L'expérience traumatisante d'une agression sexuelle est suivie d'une misère à vie. De nombreuses victimes portent des blessures qui les marquent pour le reste de leur vie : des fistules vaginales. Il s'agit de lésions de la paroi vésicale avec une ouverture permanente entre la vessie et le vagin, et parfois aussi vers l'intestin. Les femmes atteintes de fistule sont incontinentes. Comme elles ne peuvent plus contrôler leur urine et leurs selles, beaucoup sont abandonnées par leur mari et rejetées par leur famille. Elles vivent isolées, tombent dans la pauvreté et n'ont pratiquement aucune chance de retrouver un mari ou de gagner leur vie de manière autonome. La tristesse et le désespoir s'ajoutent à la douleur. "Beaucoup de femmes concernées ne comprennent pas ce qui leur arrive et ne savent pas qu'elles pourraient obtenir de l'aide", explique le docteur Seraphin Amani, médecin-chef de l'hôpital Curran au Liberia.

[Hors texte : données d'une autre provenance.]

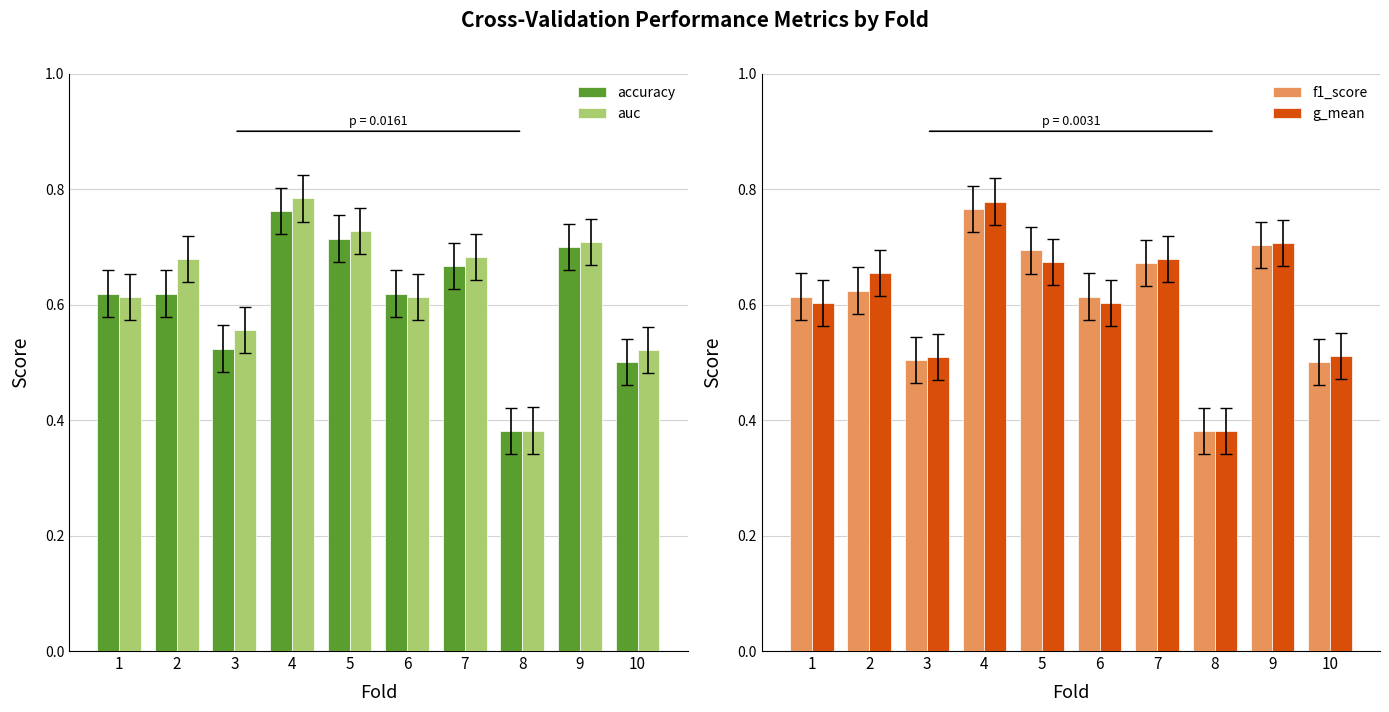

Between 4 and 10, which series saw the biggest shift?

g_mean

De l'espoir pour les femmes victimes de violences au Libéria
L'hôpital Curran de l'église luthérienne traite chaque année environ 200 survivantes de violences sexuelles. Il est situé à environ 250 kilomètres vers l'intérieur du pays, à Zozor, une région qui a été touchée par la guerre civile et où vivent de nombreuses personnes traumatisées. Dans le cadre d'une consultation spécifique, des professionnels s'occupent des personnes qui ont subi des violences sexuelles. "Deux décennies de conflits armés ont marqué la région de la rivière Mano en Afrique de l'Ouest", explique Seraphin Amani, lui-même originaire de la République démocratique du Congo et qui a travaillé de nombreuses années pour Médecins Sans Frontières. Il a étudié les opérations spéciales de fistule chez le Dr Denis Mukwege, lauréat du prix Nobel de la paix, à l'hôpital de Panzi. "L'un des héritages de ces conflits est le niveau élevé de violence sexualisée au Liberia". À l'hôpital Curran, on aide les femmes individuellement.

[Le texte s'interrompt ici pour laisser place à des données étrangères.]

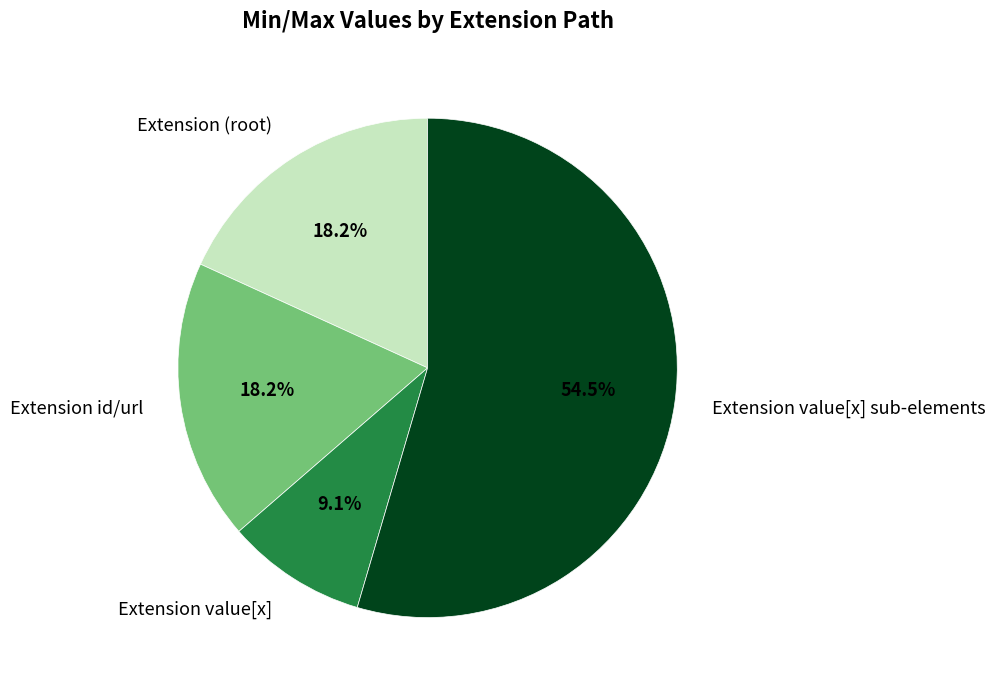

Is Extension (root) the majority of the pie?

No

Traitement et soutien psychologique
Les femmes souffrant de fistules suite à des actes de violence ou à des complications obstétriques peuvent être opérées à l'hôpital. Cela se fait en partie gratuitement, car de nombreuses femmes n'ont pas d'assurance maladie. Afin de ne pas stigmatiser les femmes concernées, elles sont traitées indépendamment de leur histoire. Pour ce faire, les collaborateurs de l'hôpital Curran sont sensibilisés à ce sujet et formés à l'approche des personnes concernées. DIFÄM couvre les frais de médicaments, d'instruments médicaux et de consommables pour les opérations et les soins hospitaliers ultérieurs des femmes. Les victimes de violences sexuelles sont ensuite prises en charge psychologiquement par des professionnels spécialisés.
DIFÄM soutient
- la prise en charge clinique des femmes souffrant de fistules après avoir subi des violences
- un soutien psychologique
- sensibilisation et conscientisation
"Pour chacune des femmes guéries, c'est la fin d'un calvaire qui a duré des années, parfois des décennies. L'opération leur permet de retrouver leur place dans la communauté et de revenir à la vie", explique le Dr Amani.

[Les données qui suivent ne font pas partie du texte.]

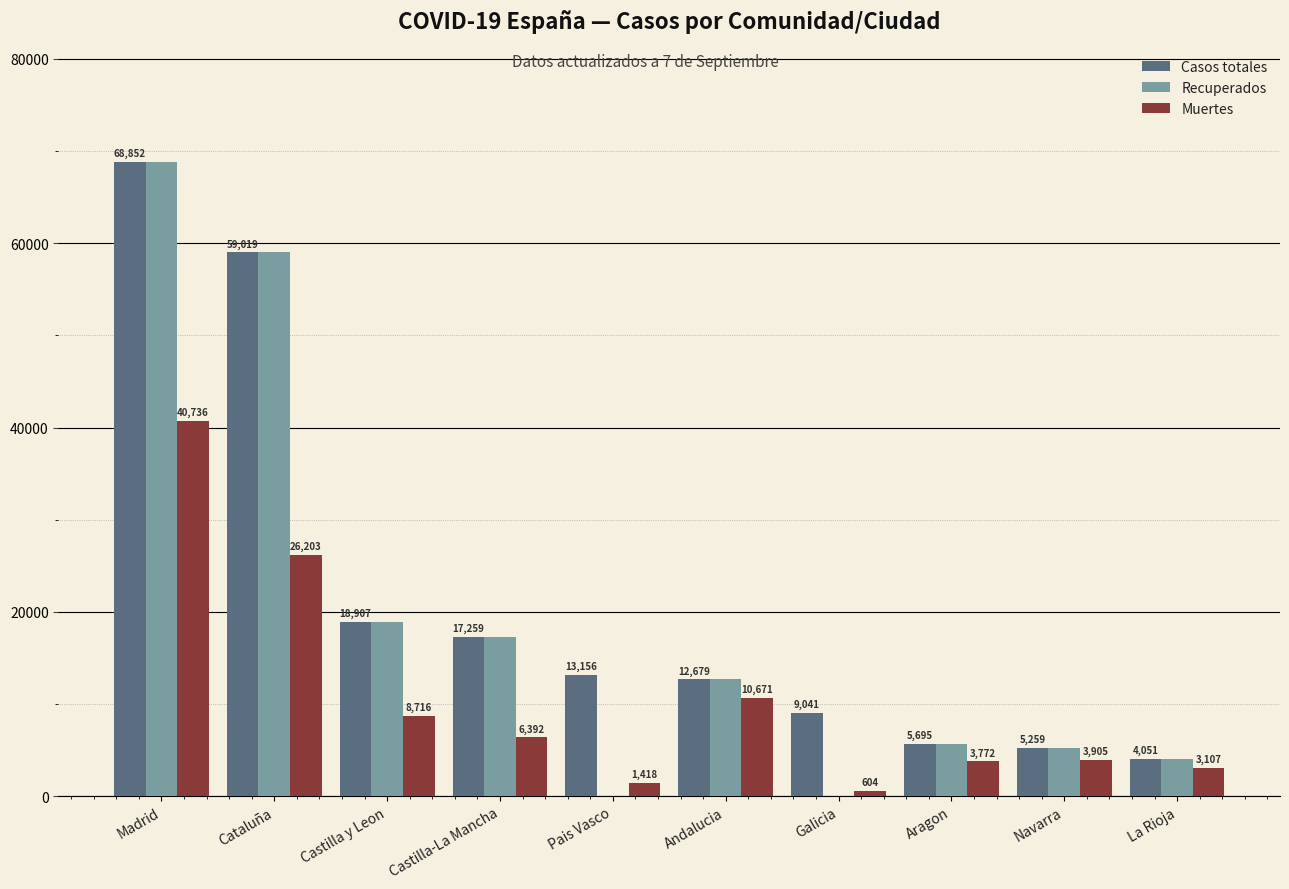

The value of Casos totales at Navarra is 5259. True or false?

True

Éducation et sensibilisation
Comme de nombreuses femmes concernées vivent dans des régions rurales et n'ont pour la plupart jamais entendu parler d'opérations de fistule, le traitement est précédé d'une phase de sensibilisation : des bénévoles formés doivent aborder le sujet dans les communautés environnantes et sensibiliser la population. En abordant le sujet de manière plus ouverte, les personnes ayant subi des violences seront encouragées à se manifester et à recevoir des soins. Des personnes concernées seront impliquées et raconteront leurs histoires de souffrance et comment elles ont été aidées. En outre, 100 autorités locales telles que les pasteurs et les chefs traditionnels seront sensibilisées et convaincues d'agir en tant que multiplicateurs. "Notre travail à l'hôpital consiste à traiter les symptômes. La violence sexuelle, tout comme la violence liée au genre comme les mariages précoces, la prostitution forcée et les mutilations génitales, est un problème structurel qui doit être abordé à plusieurs niveaux".
Contexte
Deux millions de femmes à travers le monde vivent avec une fistule vaginale. Jusqu'à 150.000 nouveaux cas s'ajoutent chaque année par manque de soins obstétricaux spécialisés ou suite à des agressions sexuelles. Dans les pays industrialisés, les fistules ne sont plus un problème aujourd'hui grâce à l'obstétrique moderne. Depuis plus de dix ans, DIFÄM soutient l'opération des fistules vaginales dans l'est de la République Démocratique du Congo. Au Libéria, le projet vient d'être lancé à l'hôpital Curran.